** EXERCISE DETAILS **
Copy the records exactly. Include every line.

Collection entries
————

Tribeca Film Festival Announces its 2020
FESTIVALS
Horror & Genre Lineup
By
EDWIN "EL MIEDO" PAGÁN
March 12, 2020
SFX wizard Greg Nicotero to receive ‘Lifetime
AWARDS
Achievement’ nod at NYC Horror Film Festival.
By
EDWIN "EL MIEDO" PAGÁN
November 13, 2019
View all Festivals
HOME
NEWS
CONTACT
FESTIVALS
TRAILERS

————

** WRITTEN ANSWER **
Tribeca Film Festival Announces its 2020
FESTIVALS
Horror & Genre Lineup
By
EDWIN "EL MIEDO" PAGÁN
March 12, 2020
SFX wizard Greg Nicotero to receive ‘Lifetime
AWARDS
Achievement’ nod at NYC Horror Film Festival.
By
EDWIN "EL MIEDO" PAGÁN
November 13, 2019
View all Festivals
HOME
NEWS
CONTACT
FESTIVALS
TRAILERS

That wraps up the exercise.